(Pictures with circuit source files)
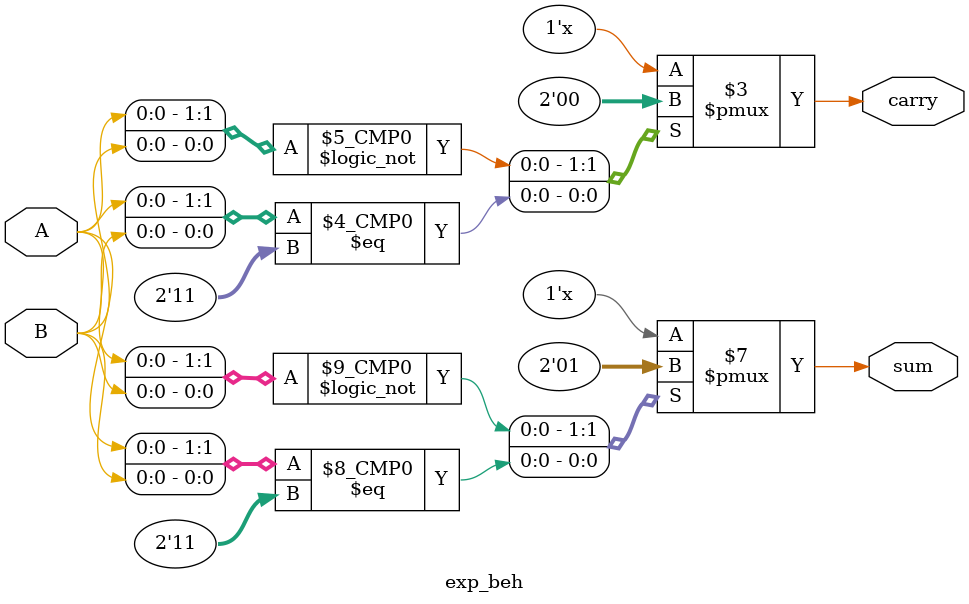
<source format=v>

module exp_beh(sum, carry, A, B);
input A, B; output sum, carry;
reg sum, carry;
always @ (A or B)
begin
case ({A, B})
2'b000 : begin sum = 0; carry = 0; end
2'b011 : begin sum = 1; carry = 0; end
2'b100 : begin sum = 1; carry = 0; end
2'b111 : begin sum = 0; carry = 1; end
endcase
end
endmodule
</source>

### PROBLEM
Print the records above again exactly. Leave out the images.

### RESULT
<source format=v>

module exp_beh(sum, carry, A, B);
input A, B; output sum, carry;
reg sum, carry;
always @ (A or B)
begin
case ({A, B})
2'b000 : begin sum = 0; carry = 0; end
2'b011 : begin sum = 1; carry = 0; end
2'b100 : begin sum = 1; carry = 0; end
2'b111 : begin sum = 0; carry = 1; end
endcase
end
endmodule
</source>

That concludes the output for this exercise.